HOW TO COMPLETE THIS TASK:
Your copy must hold every line of the records word for word. It must hold no pictures.

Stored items
|---|

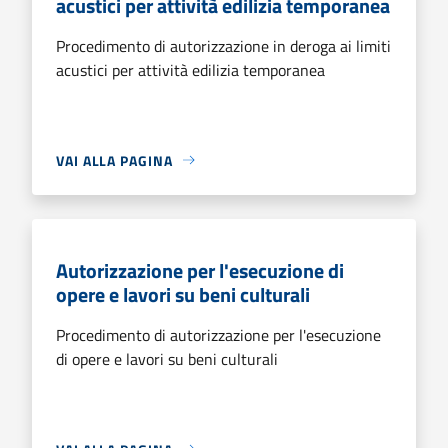
acustici per attività edilizia temporanea
Procedimento di autorizzazione in deroga ai limiti
acustici per attività edilizia temporanea
VAI ALLA PAGINA
Autorizzazione per l'esecuzione di
opere e lavori su beni culturali
Procedimento di autorizzazione per l'esecuzione
di opere e lavori su beni culturali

|---|

EXERCISE RESPONSE:
acustici per attività edilizia temporanea
Procedimento di autorizzazione in deroga ai limiti
acustici per attività edilizia temporanea
VAI ALLA PAGINA
Autorizzazione per l'esecuzione di
opere e lavori su beni culturali
Procedimento di autorizzazione per l'esecuzione
di opere e lavori su beni culturali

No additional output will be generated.